The Republic of Niger has expelled eight Rwandans found to have been involved in the Genocide-related crimes that took place in Rwanda.
The affected persons were transferred by the UN Court which tried them for Genocide-related crimes. This comes just a month after they were welcomed in the capital Niamey.
The men were convicted of the 1994 Genocide against Tutsi and had completed their sentences or were acquitted, Bwisa reports.
According to a statement released on December 27, 2021, the Niger Ministry of Interior and Decentralization ordered the men to leave the country within seven days.
The ex-convicts are Protais Zigiranyirazo, Francois Nzuwonemeye, Innocent Sagahutu, Alphonse Nteziryayo, Tharcisse Muvunyi, André Ntagerura, Anatole Nsengiyumva and Prosper Mugiraneza.
The men are widely considered to be among the masterminds of the 1994 Genocide against the Tutsi.
After the conclusion of their cases, they remained in Arusha, Tanzania where the UN court was based.
Out of the eight names listed, four were reportedly convicted of crimes during the genocide by the UN International Criminal Tribunal for Rwanda (ICTR).
They are former prefect Alphonse Nteziryayo, ex-military intelligence head Anatole Nsengiyumva, and former army officers Tharcisse Muvunyi and Innocent Sagahutu, all of whom have served their sentences, ACP reports.
The expulsion comes after an inquiry made by the government of Rwanda to the UN Mechanism for International Criminal Tribunals (MICT) seeking clarification about circumstances under which the eight were transferred to Niger.
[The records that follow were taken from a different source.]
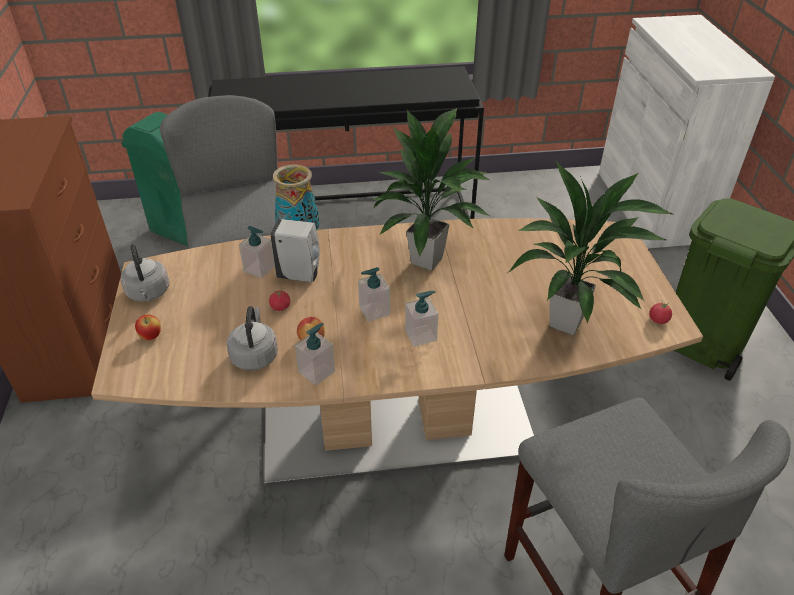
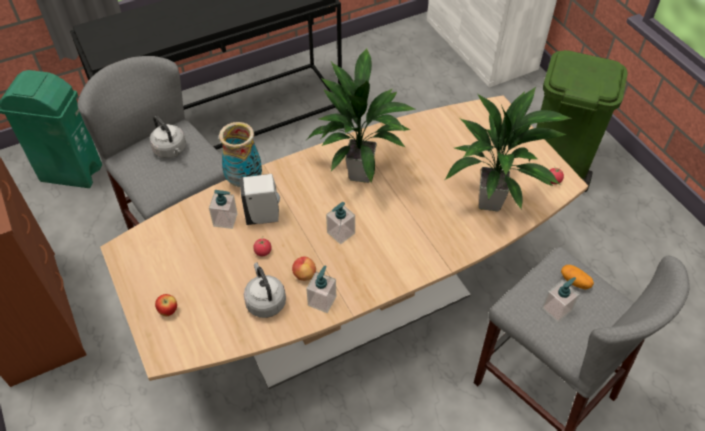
camera: 20 degrees left, 10 degrees up
grey kettle [121,244,169,302] -> grey kettle moved to [149,116,186,158]
soap dispenser [405,291,438,347] -> soap dispenser moved to [542,277,580,322]
none -> potato [561,265,594,290]

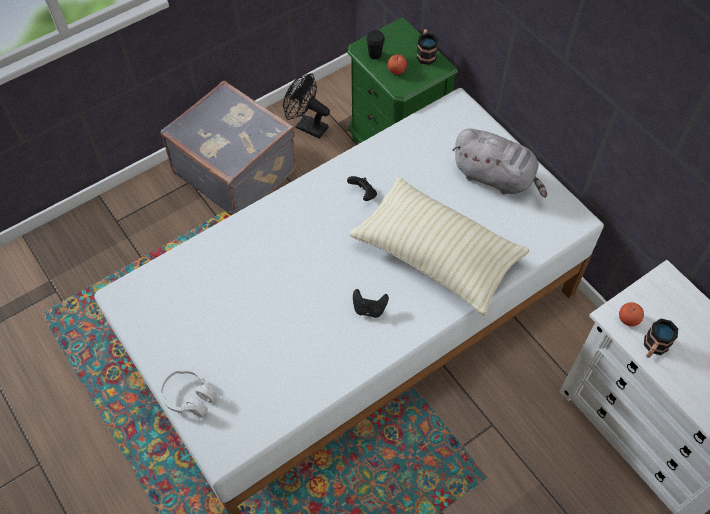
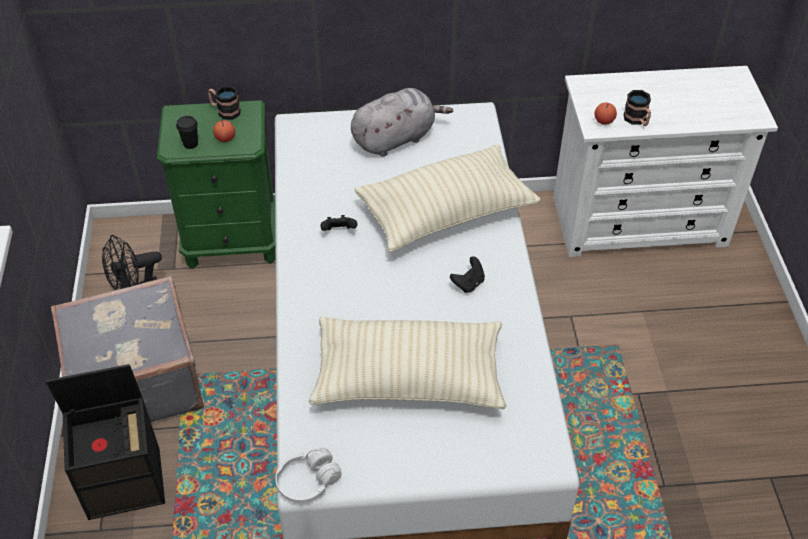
camera: 60 degrees left, 10 degrees down
white headphones [160,369,217,417] -> white headphones moved to [275,448,342,503]
none -> black storage box [46,364,165,520]
none -> beige pillow [309,317,506,409]

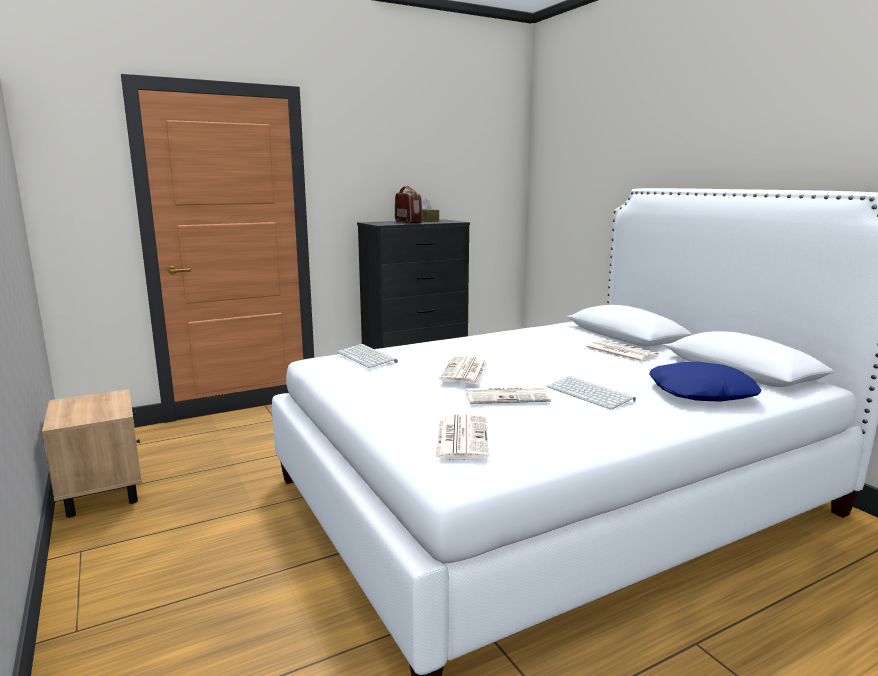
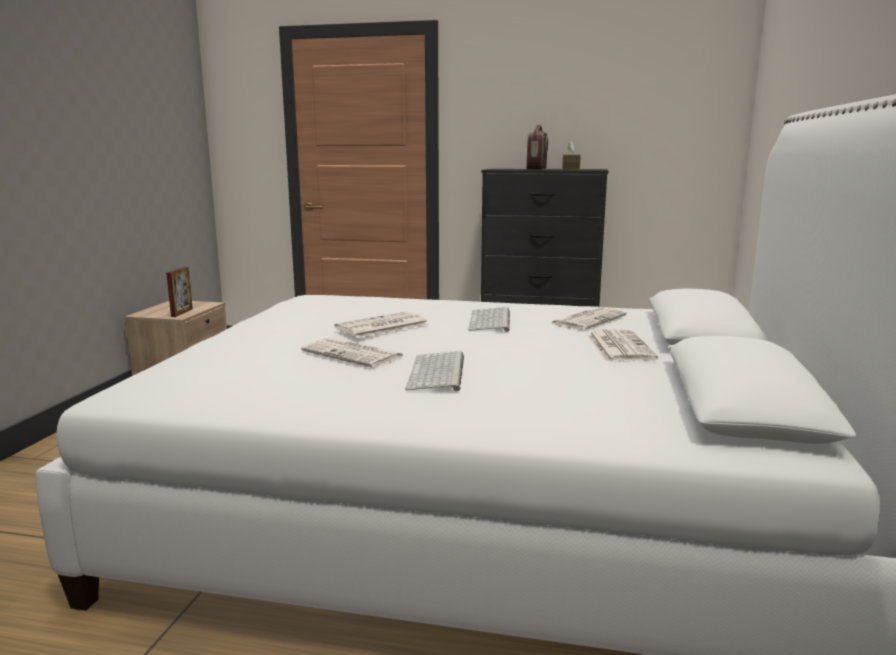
camera: 40 degrees right, 0 degrees up
keyboard [337,344,398,368] -> keyboard moved to [468,307,510,332]
newspaper [435,414,489,460] -> newspaper moved to [550,307,627,330]
blue pillow [649,362,762,401] -> none
none -> picture frame [166,267,193,317]

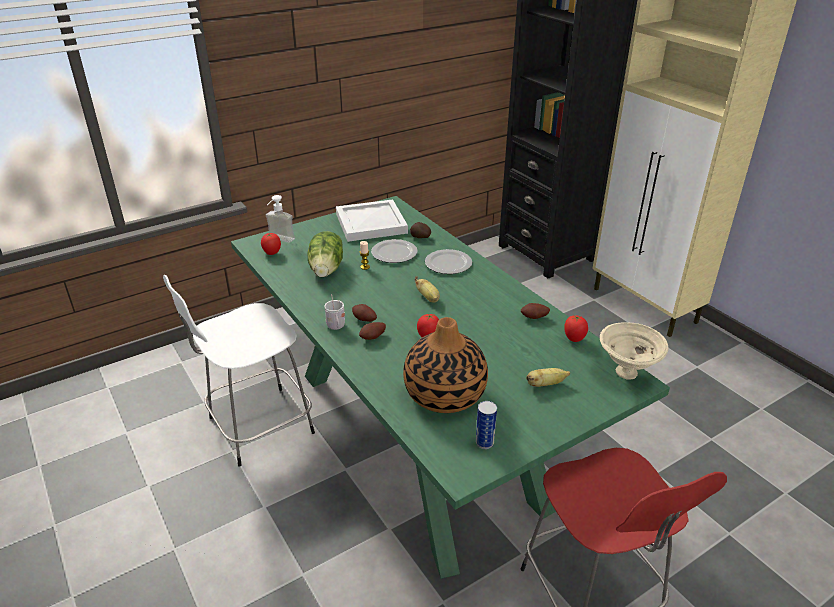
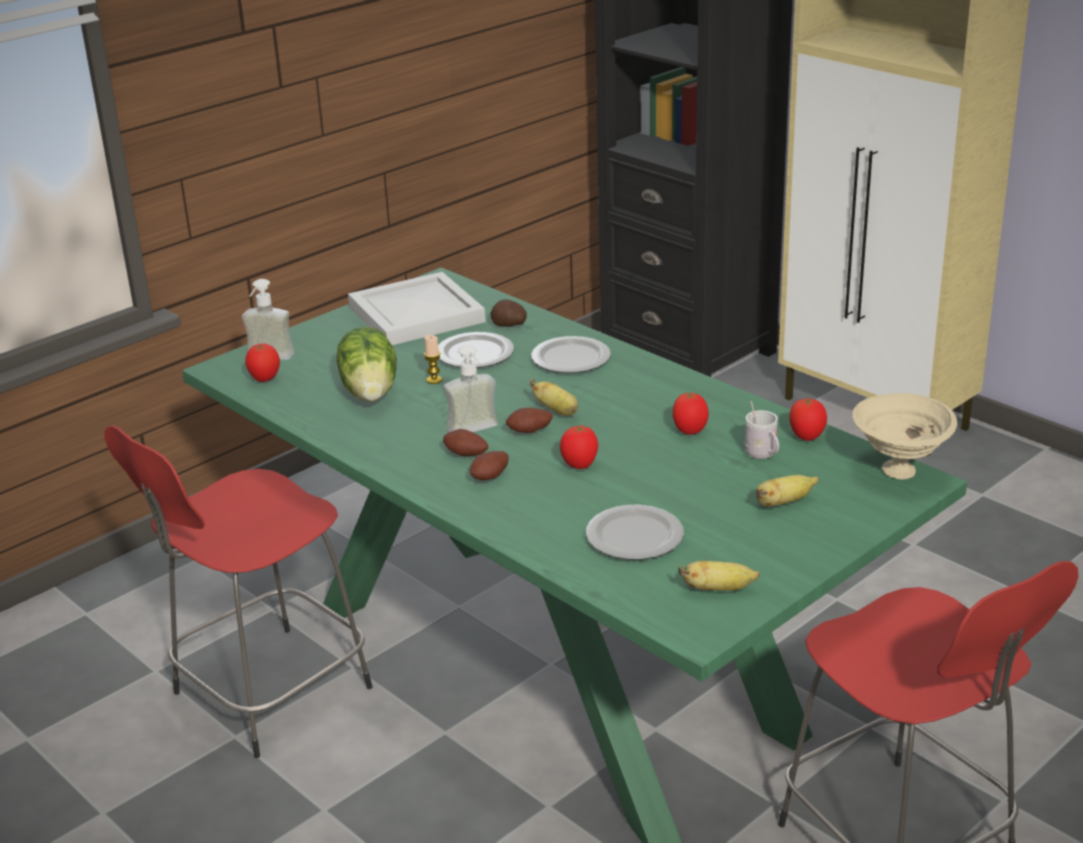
camera: 10 degrees left, 5 degrees down
white stool [163,275,315,467] -> red stool [104,426,373,758]
white mug [325,294,345,330] -> white mug moved to [745,401,779,459]
vase [403,317,488,413] -> plate [586,505,684,560]
can [476,401,497,449] -> banana [678,561,760,591]
potato [521,303,550,319] -> potato moved to [506,408,553,433]
none -> soap dispenser [443,345,498,432]
none -> tomato [673,392,709,435]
While addressing a UN Security Council meeting in New York in early December, Valentine Rugwabiza, Rwanda’s Permanent Representative to the United Nations, said that Rwanda had not been informed by either the MICT or the host country about the transfer of these Rwandan nationals.
She then pointed out that there is evidence that some of these individuals, after their acquittal by the former ICTR, have been engaging in subversive activities that contributed to the insecurity and instability of the Great Lakes Region for the past decades.
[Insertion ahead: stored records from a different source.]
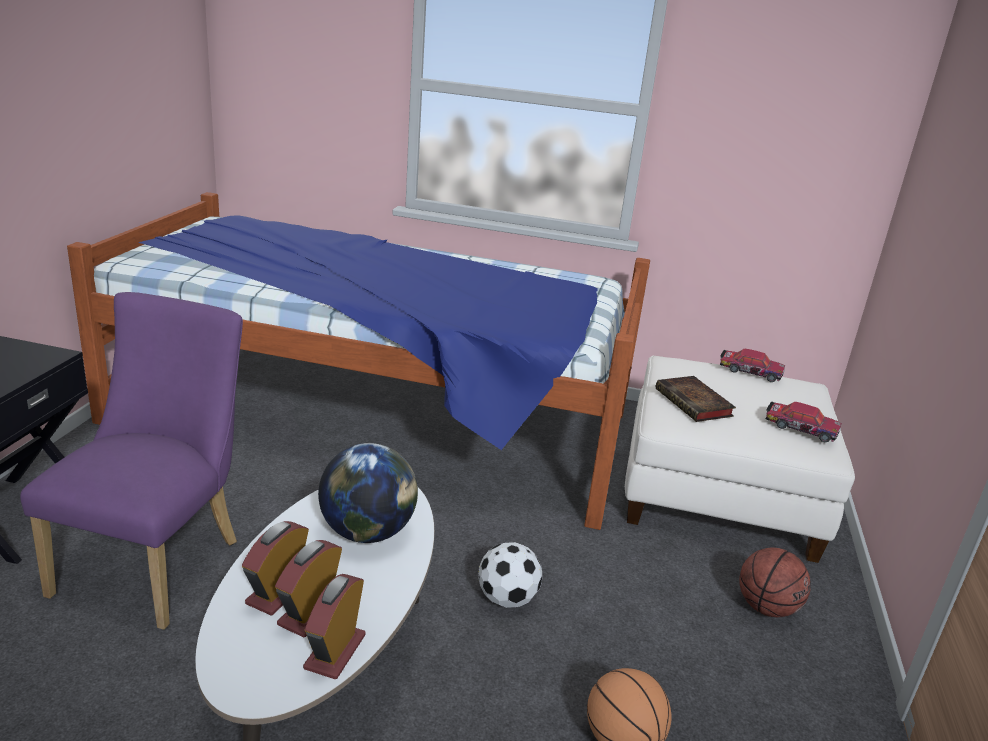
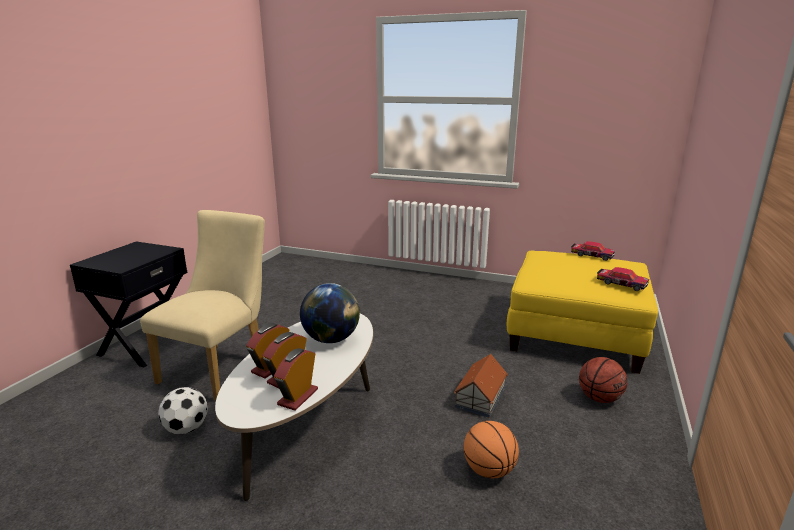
camera: 10 degrees right, 5 degrees down
purple chair [20,292,243,630] -> beige chair [140,210,265,401]
bed [67,192,650,530] -> none
football [478,542,542,608] -> football moved to [158,387,208,434]
white ottoman [625,356,855,563] -> yellow ottoman [507,251,658,374]
book [656,376,736,422] -> none
none -> toy house [453,354,508,418]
The individuals in question had for long been stuck in Arusha, the former seat of the ICTR, after many countries had refused to take them in, including those hosting their families.
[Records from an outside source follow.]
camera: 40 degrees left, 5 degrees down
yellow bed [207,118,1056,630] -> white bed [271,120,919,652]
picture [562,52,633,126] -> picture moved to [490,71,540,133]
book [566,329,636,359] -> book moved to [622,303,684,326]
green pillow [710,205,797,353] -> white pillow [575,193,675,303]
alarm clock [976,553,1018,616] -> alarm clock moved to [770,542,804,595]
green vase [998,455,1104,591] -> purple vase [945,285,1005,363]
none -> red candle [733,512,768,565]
However, Rwanda previously said they may come back home to their country if they so wish.
Meanwhile, according to AFP, on November 15, Niger signed an agreement with the UN to host nine Rwandans, the eight expelled as well as former Rwandan foreign minister Jerome Clement Bicamumpaka, who was also acquitted by the ICTR.
Around 800,000 people died between April and July 1994 in Rwanda as the extremist Hutu regime tried to wipe out the Tutsi minority, causing one of the 20th century’s biggest massacres.